Нет, господин, только на Черной земле. Ктулху шепчет нам всем во сне. Когда Элькэп-энер засияет над Уэленом, великий Древний будет ждать своей жертвы. Тогда восстанет его посланник Кереткун. Так было и так будет. Ты хороший человек я вижу уходи с Черной Земли, пока не поздно
Видно, чем-то приглянулся я северной красавице. Инира посмотрела на меня раскосыми голубыми глазами и убежала к самой кромке воды. Я вернулся на станцию. Леонтий Петрович работал в метеокабинете. Я тихонько постучал и зашел в радиорубку. Семёнов что-то черкал в книге наблюдений.
Ну, что, аппаратуру не наладили, Леонтий Петрович? спросил я.
Нет, к сожалению, почесал бороду Семёнов, грешу на передатчик, полагаю, он неисправен.
Нужно что-то делать!
С кораблем у нас связи нет, до Рыткучи верст двадцать, каюр Иван всегда почту доставит. Справимся. Как управлюсь с делами, непременно закажу передатчик и разрядник. Радиста бы нам выписать откуда-нибудь, он бы и починил.
Может, вам помочь?
Если не затруднит, скоро восемь, пора делать замеры, вздохнул Семёнов. Вы, голубчик, сходите на метеоплощадку, в психрометрической будке снимите показания гигрометра, дождемера Возьмите фонарь.
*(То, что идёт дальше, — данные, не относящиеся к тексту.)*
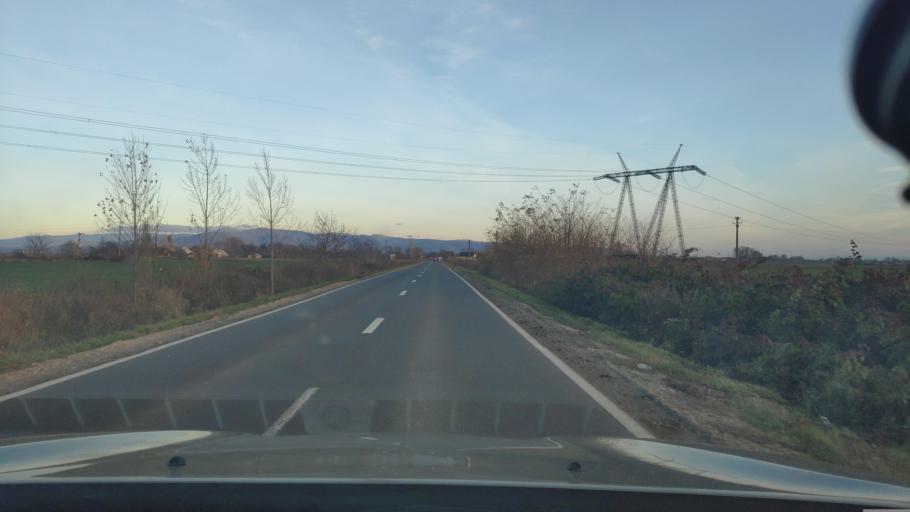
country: RO
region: Satu Mare
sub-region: Comuna Apa
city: Apa
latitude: 47.7671
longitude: 23.1749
Я прошел по коридору, захватил в сенях переносной фонарь и вышел на улицу. Флюгер Вильда вертелся из стороны в сторону. Надвигалась буря. Будка располагалась на двухметровой высоте от земли. Рядом поблескивала железная мачта со стеньгою. Антенна была приспущена, как и полагалось в зимнее время. Когда я спустился с лесенки, у дома метнулась чья-то тень. Я поспешил внутрь, ветер сбивал с ног. В предбаннике я буквально наткнулся на Вассу, в сенях было тесно. Я чувствовал ее дыхание, глаза блеснули в полумраке.
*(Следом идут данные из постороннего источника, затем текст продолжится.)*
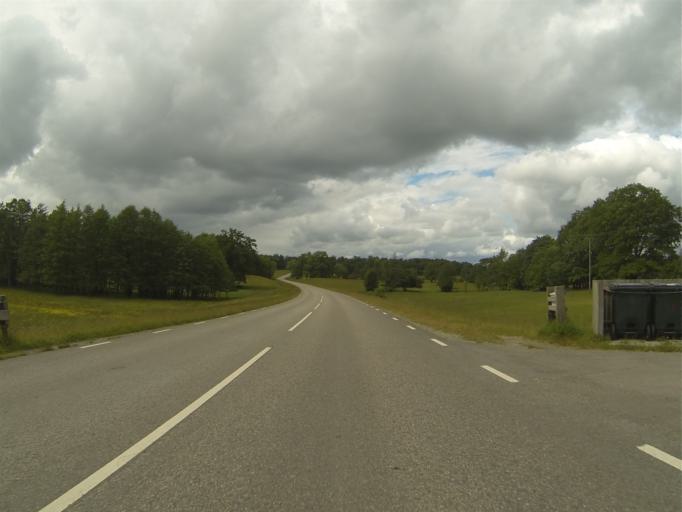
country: SE
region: Skane
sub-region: Lunds Kommun
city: Veberod
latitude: 55.6883
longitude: 13.4243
Позвольте пройти, шепнула она, я кормила оленя.
Простите, смутился я, пропуская ее вперед.
Вас ждет Леонтий Петрович, сказала, скрывшись в темном коридоре.
Я зашел к Семёнову, обменялся дежурными фразами, записал данные. В гостиной я остановился возле фигурок, пылившихся на полках. Они были весьма схожи с каменными истуканами на капище. А самая большая фигурка изображала жуткое существо на лягушачьих ногах с головой осьминога и тьмой щупалец на голове. В комнате появилась Васса.
Прошу прощения, а кто увлекается древним культом? Я вижу здесь фигурки Ктулху, Кереткена и
Это Леонтий Петрович, перебила меня Васса, поставьте на место, он очень бережет свою коллекцию.